Длительные отлучки священников с приходов также приводили к тому, что погребение не совершались должным образом. Если свадьбу можно отложить, то с похоронами медлить нельзя. Крестьянин Селецкого погоста Василий Артемьев на допросе в канцелярии Паданска в 1775 г. утверждал, что «за отлучкою священника <…> неведомо куда, коего хотя для отпевания и погребения по церковному чиноположению умершего в минувшем месяце отца своево Артемия Исакова ждал две недели, но не мог дождаться, для чего уже от того тела стал произходить смрад, то я ево без оного священника и погреб в земле» [17, л. 6]. Практика требоисполнения, сложившаяся к концу XVIII в., сама по себе способствовала тому, что крестьяне рассматривали погребение не как неизменный, устоявшийся, а напротив – как зависимый от ситуации обряд. Церковно- и священнослужители постоянно нарушали «благолепие». Судя по рапорту Олонецкой духовной консистории, в 1795 г. бытовал следующий порядок исполнения «мирских треб»: «тела погребают при каждом селении в полях без исповеди и священнического отпевания». Когда священники «ездят по уезду, тогда и делают над погребенными в могилах отпевание по церковному положению» [23, л. 41]. Аналогичную картину наблюдал французский ученый (а в то время воспитатель юного графа Павла Строганова) Жильбер Ромм в 1784 г. Он писал: «Когда среди года появляется священник для сбора небольшой дани (руги – М.П.), которую ему обязан уплачивать каждый крестьянин, он заодно посещает могилу и совершает молитву над теми, которые ее не получили. От погребения до молитвы проходит иногда полгода, а иногда и год» [26, с. 183].

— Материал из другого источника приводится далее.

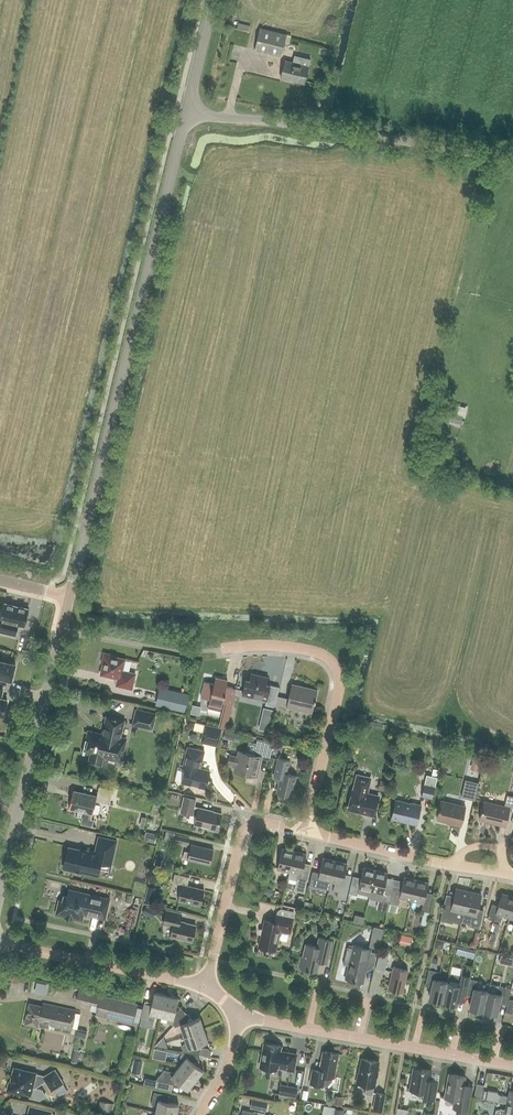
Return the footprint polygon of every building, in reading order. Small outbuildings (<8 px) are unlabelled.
[(239,31),(250,34),(251,26),(240,24),(239,31)] [(282,57),(287,34),(260,28),(255,50),(282,57)] [(304,83),(310,59),(295,55),(293,62),(285,60),(281,78),(304,83)] [(449,421),(461,424),(466,407),(454,404),(449,421)] [(0,622),(0,631),(15,635),(18,624),(25,625),(29,608),(4,602),(0,617),(0,619),(1,619),(0,622)] [(2,639),(0,645),(13,647),(14,641),(2,639)] [(132,689),(136,673),(123,670),(125,659),(114,656),(115,655),(105,653),(102,663),(103,663),(101,674),(118,678),(117,685),(132,689)] [(0,660),(0,677),(12,680),(16,664),(0,660)] [(267,684),(269,677),(251,673),(249,682),(246,682),(247,679),(246,679),(243,694),(243,695),(244,692),(254,694),(254,697),(267,700),(266,705),(275,707),(280,687),(267,684)] [(227,686),(228,681),(216,678),(214,683),(205,681),(202,697),(211,700),(209,708),(221,711),(223,702),(227,703),(221,727),(227,729),(236,688),(227,686)] [(317,690),(293,684),(293,683),(292,683),(289,698),(278,696),(275,710),(289,713),(291,707),(312,712),(311,718),(318,689),(317,689),(317,690)] [(185,712),(189,694),(160,687),(156,705),(185,712)] [(152,728),(156,714),(137,710),(134,724),(152,728)] [(86,738),(82,753),(85,754),(85,753),(90,755),(88,764),(102,767),(104,758),(120,762),(121,758),(122,754),(123,748),(124,748),(126,739),(120,737),(124,721),(108,717),(107,718),(105,717),(101,734),(90,732),(89,733),(88,738),(86,738)] [(261,721),(259,728),(269,730),(271,723),(261,721)] [(217,745),(221,728),(206,724),(202,741),(217,745)] [(287,728),(278,727),(276,736),(285,738),(287,728)] [(224,738),(233,740),(235,732),(225,730),(224,738)] [(270,760),(274,743),(257,739),(255,746),(249,745),(247,754),(239,752),(238,758),(231,756),(229,764),(236,765),(235,769),(258,774),(261,758),(270,760)] [(203,760),(205,751),(188,747),(184,765),(186,766),(182,783),(206,788),(210,771),(196,767),(198,759),(203,760)] [(294,794),(295,788),(294,788),(297,776),(288,773),(291,760),(279,758),(275,773),(282,774),(277,792),(292,796),(293,793),(294,794)] [(369,793),(372,777),(356,773),(353,789),(352,789),(347,811),(375,817),(380,795),(369,793)] [(432,799),(438,777),(427,775),(421,796),(432,799)] [(478,783),(479,778),(470,776),(469,781),(465,780),(461,797),(475,800),(479,783),(478,783)] [(386,791),(388,782),(380,781),(378,789),(386,791)] [(74,790),(69,809),(78,811),(77,816),(82,817),(81,824),(92,827),(94,820),(91,819),(92,814),(93,814),(96,801),(110,804),(114,790),(99,786),(97,796),(74,790)] [(508,795),(505,806),(484,801),(480,820),(495,823),(495,824),(506,826),(510,810),(512,811),(512,796),(508,795)] [(198,809),(194,808),(196,799),(185,796),(181,811),(193,814),(197,815),(195,824),(209,827),(208,829),(218,831),(222,813),(199,808),(198,809)] [(412,803),(396,800),(392,819),(417,825),(422,805),(412,803)] [(461,826),(466,806),(441,800),(439,810),(440,810),(438,820),(452,823),(452,824),(461,826)] [(157,834),(146,832),(144,840),(155,843),(157,834)] [(189,844),(190,838),(177,835),(176,841),(189,844)] [(110,870),(117,840),(99,836),(95,852),(87,850),(87,851),(69,847),(64,869),(75,871),(75,870),(98,876),(100,867),(110,870)] [(210,865),(214,849),(192,844),(188,860),(210,865)] [(290,872),(295,851),(282,848),(278,869),(290,872)] [(290,872),(288,878),(297,880),(294,890),(305,893),(311,865),(305,863),(307,854),(295,851),(290,872)] [(331,881),(335,861),(323,858),(320,873),(313,872),(310,885),(324,888),(326,880),(331,881)] [(335,861),(331,881),(341,884),(337,898),(346,900),(351,880),(344,879),(348,863),(335,861)] [(371,891),(376,870),(364,867),(360,882),(352,881),(349,893),(358,895),(359,888),(371,891)] [(390,903),(393,890),(385,888),(388,873),(376,870),(371,891),(375,892),(374,899),(390,903)] [(201,905),(205,889),(188,886),(190,877),(175,873),(173,883),(182,885),(179,900),(201,905)] [(412,900),(417,880),(405,877),(401,892),(393,890),(390,903),(399,905),(400,898),(412,900)] [(417,880),(412,900),(424,903),(422,910),(430,912),(433,899),(426,897),(429,882),(417,880)] [(462,920),(469,891),(457,888),(453,904),(445,902),(441,920),(453,923),(454,918),(462,920)] [(271,897),(273,890),(266,889),(264,895),(271,897)] [(110,899),(69,890),(68,895),(63,894),(62,900),(59,899),(55,915),(64,917),(64,918),(74,920),(83,922),(84,915),(105,920),(110,899)] [(469,891),(462,920),(471,922),(470,926),(480,928),(484,911),(478,910),(482,894),(469,891)] [(151,903),(153,893),(147,892),(144,902),(151,903)] [(512,906),(512,896),(502,893),(499,904),(497,905),(492,904),(488,918),(501,922),(503,915),(510,917),(512,906)] [(390,903),(388,911),(396,914),(399,905),(390,903)] [(156,910),(146,905),(143,912),(152,917),(156,910)] [(291,933),(294,918),(295,912),(281,908),(278,911),(275,923),(265,920),(259,946),(276,950),(281,931),(291,933)] [(192,941),(196,925),(180,921),(182,913),(167,910),(164,924),(173,927),(171,936),(192,941)] [(399,932),(405,929),(402,923),(396,926),(399,932)] [(414,943),(416,935),(405,933),(403,940),(414,943)] [(379,949),(381,939),(371,937),(369,946),(379,949)] [(328,963),(333,941),(319,938),(317,947),(306,944),(303,957),(301,957),(299,966),(301,966),(301,968),(317,972),(320,961),(328,963)] [(371,949),(353,945),(353,947),(348,946),(344,964),(350,965),(347,978),(346,978),(345,978),(364,983),(364,982),(363,982),(366,965),(374,967),(378,953),(370,951),(371,949)] [(458,945),(456,953),(474,958),(476,949),(458,945)] [(385,971),(389,956),(379,954),(376,969),(385,971)] [(507,964),(509,957),(501,955),(499,962),(507,964)] [(403,992),(408,970),(394,967),(389,988),(403,992)] [(443,1001),(448,982),(447,982),(439,980),(441,972),(429,970),(426,983),(433,985),(430,998),(443,1001)] [(467,992),(468,987),(470,979),(463,977),(463,976),(449,973),(447,982),(448,982),(443,1001),(457,1005),(460,991),(467,992)] [(488,992),(488,991),(481,989),(482,982),(470,979),(468,987),(467,992),(473,994),(470,1008),(484,1011),(488,992)] [(40,982),(39,991),(48,992),(49,983),(40,982)] [(488,992),(484,1011),(497,1014),(500,1000),(508,1002),(511,989),(498,986),(490,984),(488,991),(488,992)] [(133,1024),(138,1005),(101,995),(79,990),(76,1000),(98,1005),(96,1015),(133,1024)] [(155,1014),(162,1015),(167,995),(154,992),(155,993),(152,1004),(145,1003),(142,1017),(154,1020),(155,1014)] [(179,998),(167,995),(162,1015),(169,1017),(167,1023),(174,1025),(186,1012),(181,1007),(178,1011),(176,1010),(179,998)] [(76,1010),(43,1003),(42,1006),(29,1003),(25,1024),(38,1027),(38,1026),(49,1028),(49,1025),(72,1030),(76,1010)] [(188,1020),(191,1017),(186,1012),(174,1025),(175,1027),(181,1025),(185,1036),(205,1029),(201,1018),(189,1022),(188,1020)] [(78,1028),(76,1036),(85,1038),(87,1031),(78,1028)] [(184,1052),(201,1055),(202,1048),(197,1047),(197,1045),(208,1041),(205,1029),(185,1036),(187,1041),(181,1046),(182,1050),(183,1050),(184,1052)] [(294,1070),(297,1054),(280,1051),(281,1046),(265,1043),(260,1067),(277,1070),(277,1067),(294,1070)] [(335,1078),(339,1054),(323,1051),(320,1070),(313,1069),(310,1083),(327,1086),(332,1081),(333,1078),(335,1078)] [(199,1062),(201,1055),(184,1052),(180,1056),(183,1062),(180,1067),(196,1080),(203,1070),(194,1062),(195,1061),(199,1062)] [(134,1070),(143,1071),(145,1060),(136,1058),(134,1070)] [(378,1071),(380,1061),(362,1058),(359,1073),(358,1073),(357,1083),(367,1085),(365,1094),(373,1095),(375,1086),(377,1076),(376,1076),(377,1071),(378,1071)] [(171,1091),(173,1084),(174,1084),(176,1081),(188,1090),(196,1080),(180,1067),(175,1072),(164,1070),(156,1080),(157,1080),(155,1087),(171,1091)] [(44,1076),(36,1074),(36,1073),(14,1068),(11,1083),(9,1083),(7,1091),(17,1093),(18,1092),(31,1095),(30,1097),(40,1100),(46,1096),(42,1090),(34,1088),(46,1081),(52,1090),(63,1083),(55,1070),(44,1076)] [(422,1070),(414,1068),(411,1090),(422,1092),(421,1098),(435,1100),(438,1081),(430,1079),(431,1071),(422,1069),(422,1070)] [(469,1110),(472,1094),(473,1086),(464,1085),(466,1077),(449,1074),(445,1097),(455,1099),(453,1108),(469,1110)] [(512,1103),(512,1091),(510,1090),(508,1096),(507,1096),(506,1097),(497,1095),(498,1092),(488,1090),(488,1091),(482,1090),(483,1085),(477,1083),(474,1096),(501,1102),(507,1103),(507,1102),(512,1103)] [(298,1087),(280,1084),(278,1095),(296,1098),(298,1087)] [(167,1102),(168,1095),(154,1092),(152,1104),(157,1105),(156,1112),(170,1114),(176,1114),(179,1105),(167,1102)] [(383,1110),(385,1094),(377,1092),(374,1109),(383,1110)] [(266,1111),(268,1102),(252,1098),(250,1107),(266,1111)] [(114,1104),(100,1101),(97,1112),(110,1114),(112,1114),(114,1104)] [(507,1102),(507,1103),(506,1109),(501,1108),(496,1110),(495,1114),(512,1114),(512,1103),(507,1102)]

В XIX – начале ХХ вв. законодательство по вопросам о погребении стало более детальным, но его сущность по сравнению с предшествующим столетием изменилась незначительно. Согласно закону, священник не имел права «уклониться от погребения умершего» [33, с. 276]. По Уложению о наказаниях уголовных и исправительных (1886 г.), любой иерей, который «будет уклоняться от погребения умершего, не имея к тому причин законных, подвергается за сие исправительному наказанию по распоряжению своего духовного начальства» [31, с. 349]. Новый порядок погребения предусматривал, наряду со священниками, участие медиков, в обязанности которых входила констатация смерти и установление ее причин [31, с. 276]. В начале XIX в. в делопроизводстве появляются описания случаев, когда порядок погребения ставится в зависимость от решения судебных инстанций и итогов расследования преступления. В 1800 г. в ответ на просьбы крестьян Шеменского прихода «о зарытии убитого тела Исаака Васильева в земле по причине нынешнего вешнего времени, приказом предписано оное тело допустить к церкви с зарытием в землю без надгробного отпевания, покуда из земского суда не представят сообщения об отпевании» [28, л. 3].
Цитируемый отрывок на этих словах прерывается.